Guess I didn't put much thought into it haha


----------



## reptileguru2135 (Dec 10, 2012)

Anyone going to have any Sips at this show??


----------



## A&MGecko (Sep 17, 2010)

I have a 12" cube exo terra with stand if anyone is interested, I be happy to get 50 box for both. The stand is good for a 12" x 12" x 18" exo terra as well. Pick up at the show before noon. PM me if you interested.
Alberto


----------



## Evil_Demos (Feb 3, 2013)

PM sent. I am interested..



A&MGecko said:


> I have a 12" cube exo terra with stand if anyone is interested, I be happy to get 50 box for both. The stand is good for a 12" x 12" x 18" exo terra as well. Pick up at the show before noon. PM me if you interested.
> Alberto


----------



## JeremyHuff (Apr 22, 2008)

I just got a nice selection of plants I will bring as well.


----------



## mydumname (Dec 24, 2004)

I have a few offspring I'd like to pack up for the show tomorrow. Must have a down payment or payment in full for me to bring.....

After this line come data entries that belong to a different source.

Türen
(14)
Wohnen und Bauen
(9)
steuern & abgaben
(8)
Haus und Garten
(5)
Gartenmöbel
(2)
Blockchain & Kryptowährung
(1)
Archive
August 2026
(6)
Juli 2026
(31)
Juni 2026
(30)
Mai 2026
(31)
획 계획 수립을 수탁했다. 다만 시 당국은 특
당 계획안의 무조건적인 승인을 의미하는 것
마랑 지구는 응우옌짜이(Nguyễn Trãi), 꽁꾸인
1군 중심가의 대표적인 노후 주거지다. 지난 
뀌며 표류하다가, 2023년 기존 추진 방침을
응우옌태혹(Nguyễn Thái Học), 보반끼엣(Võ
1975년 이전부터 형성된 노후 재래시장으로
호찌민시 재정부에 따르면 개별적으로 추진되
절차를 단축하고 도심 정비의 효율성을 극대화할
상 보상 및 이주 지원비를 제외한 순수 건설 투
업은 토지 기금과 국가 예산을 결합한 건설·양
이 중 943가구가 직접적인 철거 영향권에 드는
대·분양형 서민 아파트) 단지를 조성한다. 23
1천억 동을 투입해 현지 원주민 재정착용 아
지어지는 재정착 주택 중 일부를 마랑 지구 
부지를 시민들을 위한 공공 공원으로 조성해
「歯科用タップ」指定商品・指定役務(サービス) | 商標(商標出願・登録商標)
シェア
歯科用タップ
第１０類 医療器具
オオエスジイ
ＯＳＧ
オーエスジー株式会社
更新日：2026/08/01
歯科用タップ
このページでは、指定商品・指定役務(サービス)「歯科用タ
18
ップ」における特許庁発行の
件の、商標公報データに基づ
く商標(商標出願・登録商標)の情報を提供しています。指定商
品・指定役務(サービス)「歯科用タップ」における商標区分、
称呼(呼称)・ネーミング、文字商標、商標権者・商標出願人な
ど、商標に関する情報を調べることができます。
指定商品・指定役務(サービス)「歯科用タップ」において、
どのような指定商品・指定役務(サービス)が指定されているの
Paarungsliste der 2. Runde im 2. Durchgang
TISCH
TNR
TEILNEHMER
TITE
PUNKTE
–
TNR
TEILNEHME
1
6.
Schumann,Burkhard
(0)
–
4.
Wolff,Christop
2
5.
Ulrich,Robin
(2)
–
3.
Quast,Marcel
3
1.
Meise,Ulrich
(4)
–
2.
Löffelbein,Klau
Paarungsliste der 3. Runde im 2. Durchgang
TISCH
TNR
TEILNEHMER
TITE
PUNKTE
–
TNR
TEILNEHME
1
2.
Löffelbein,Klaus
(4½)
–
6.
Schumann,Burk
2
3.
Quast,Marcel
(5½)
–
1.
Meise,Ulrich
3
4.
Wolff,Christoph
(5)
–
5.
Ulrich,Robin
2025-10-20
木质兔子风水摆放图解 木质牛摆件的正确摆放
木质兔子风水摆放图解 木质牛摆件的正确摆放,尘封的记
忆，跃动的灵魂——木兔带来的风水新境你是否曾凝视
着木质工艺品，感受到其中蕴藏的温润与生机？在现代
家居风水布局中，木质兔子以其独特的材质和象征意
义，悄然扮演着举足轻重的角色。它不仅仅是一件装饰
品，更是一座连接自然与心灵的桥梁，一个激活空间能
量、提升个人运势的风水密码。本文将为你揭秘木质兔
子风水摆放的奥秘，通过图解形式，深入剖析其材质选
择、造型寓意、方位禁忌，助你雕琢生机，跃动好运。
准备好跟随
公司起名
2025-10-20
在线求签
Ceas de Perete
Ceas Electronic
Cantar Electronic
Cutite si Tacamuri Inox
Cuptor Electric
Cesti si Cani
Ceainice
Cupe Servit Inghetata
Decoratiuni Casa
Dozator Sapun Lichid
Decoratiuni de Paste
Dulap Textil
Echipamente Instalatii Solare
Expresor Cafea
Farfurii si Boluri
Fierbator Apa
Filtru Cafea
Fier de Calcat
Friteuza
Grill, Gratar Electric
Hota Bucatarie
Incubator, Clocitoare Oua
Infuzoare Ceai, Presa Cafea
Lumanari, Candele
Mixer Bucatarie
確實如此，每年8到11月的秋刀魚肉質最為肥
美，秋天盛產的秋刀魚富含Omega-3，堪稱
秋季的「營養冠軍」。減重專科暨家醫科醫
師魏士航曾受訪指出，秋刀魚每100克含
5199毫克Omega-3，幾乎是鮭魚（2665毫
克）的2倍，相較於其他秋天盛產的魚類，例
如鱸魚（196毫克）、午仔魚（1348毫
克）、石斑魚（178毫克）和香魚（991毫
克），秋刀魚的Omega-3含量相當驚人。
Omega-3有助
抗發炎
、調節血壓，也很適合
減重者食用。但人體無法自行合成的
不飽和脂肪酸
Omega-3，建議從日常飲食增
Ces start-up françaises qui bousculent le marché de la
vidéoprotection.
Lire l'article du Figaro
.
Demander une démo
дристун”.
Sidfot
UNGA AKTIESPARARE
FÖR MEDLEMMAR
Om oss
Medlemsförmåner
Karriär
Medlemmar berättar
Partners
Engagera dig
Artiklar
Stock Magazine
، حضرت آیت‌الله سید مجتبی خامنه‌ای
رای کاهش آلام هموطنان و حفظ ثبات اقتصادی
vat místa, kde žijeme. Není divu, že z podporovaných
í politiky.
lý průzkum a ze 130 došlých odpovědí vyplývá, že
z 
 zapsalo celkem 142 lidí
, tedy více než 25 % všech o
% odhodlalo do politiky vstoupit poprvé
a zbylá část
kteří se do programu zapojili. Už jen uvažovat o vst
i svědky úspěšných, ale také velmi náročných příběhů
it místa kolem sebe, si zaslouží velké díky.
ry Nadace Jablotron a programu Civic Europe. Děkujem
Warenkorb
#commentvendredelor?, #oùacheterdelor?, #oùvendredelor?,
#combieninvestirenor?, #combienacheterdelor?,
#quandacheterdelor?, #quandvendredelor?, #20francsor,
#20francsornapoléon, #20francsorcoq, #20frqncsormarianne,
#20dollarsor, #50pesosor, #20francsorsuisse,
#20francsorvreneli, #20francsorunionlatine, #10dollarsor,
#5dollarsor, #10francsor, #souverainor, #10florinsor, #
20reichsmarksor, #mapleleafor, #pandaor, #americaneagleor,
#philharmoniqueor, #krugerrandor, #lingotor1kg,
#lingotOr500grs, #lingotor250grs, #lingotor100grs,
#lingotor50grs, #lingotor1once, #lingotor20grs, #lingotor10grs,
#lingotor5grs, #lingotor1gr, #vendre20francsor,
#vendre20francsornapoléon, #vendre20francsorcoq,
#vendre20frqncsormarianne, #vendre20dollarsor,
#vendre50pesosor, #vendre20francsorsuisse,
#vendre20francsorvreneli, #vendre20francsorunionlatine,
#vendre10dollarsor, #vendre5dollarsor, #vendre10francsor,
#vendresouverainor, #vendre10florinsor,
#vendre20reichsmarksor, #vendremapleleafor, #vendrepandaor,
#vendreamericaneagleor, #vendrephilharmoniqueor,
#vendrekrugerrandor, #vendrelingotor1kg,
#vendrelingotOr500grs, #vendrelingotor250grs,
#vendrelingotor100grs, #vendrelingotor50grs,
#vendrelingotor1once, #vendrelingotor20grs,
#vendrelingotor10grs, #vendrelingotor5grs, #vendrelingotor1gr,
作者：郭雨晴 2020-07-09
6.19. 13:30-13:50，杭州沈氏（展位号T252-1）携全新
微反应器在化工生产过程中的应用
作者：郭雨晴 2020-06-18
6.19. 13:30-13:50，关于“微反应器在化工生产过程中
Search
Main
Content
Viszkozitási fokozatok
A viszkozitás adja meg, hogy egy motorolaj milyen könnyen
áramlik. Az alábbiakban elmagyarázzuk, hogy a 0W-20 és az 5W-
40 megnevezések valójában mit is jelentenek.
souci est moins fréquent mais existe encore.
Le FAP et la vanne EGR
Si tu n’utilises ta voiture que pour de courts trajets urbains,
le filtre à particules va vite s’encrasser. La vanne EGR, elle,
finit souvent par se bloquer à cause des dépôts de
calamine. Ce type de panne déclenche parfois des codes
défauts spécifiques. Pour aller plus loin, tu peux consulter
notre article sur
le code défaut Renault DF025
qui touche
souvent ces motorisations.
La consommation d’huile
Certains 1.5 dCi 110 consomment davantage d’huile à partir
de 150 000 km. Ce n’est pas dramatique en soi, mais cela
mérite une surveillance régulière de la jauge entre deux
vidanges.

2 Iquitos at 2 months.....$70 for both
2 tarapota at 6 months.....$80 for both
1 flavo at 2 months.....$75

Please pm or email me at [email protected] and mention this post. I am leaving early morning so need to square away tonight.


----------



## glass frog (Dec 19, 2011)

I will be selling a ton of orchids broms and some other odd cool stuff on the stage stop up and see what i have.


----------



## B-NICE (Jul 15, 2011)

Anyone interested in a breeding pair of Varadero? I would be willing to head out with them in the am. PM me for prices. The frogs are almost a year old, and purchased from John Achilli...


----------



## johnachilli (Feb 8, 2007)

B-NICE said:


> Anyone interested in a breeding pair of Varadero? I would be willing to head out with them in the am. PM me for prices. The frogs are almost a year old, and purchased from John Achilli...


Didnt know you ended up with a pair! Hopefully i'll see you at the show.

Varadero are understory for anyone interested


----------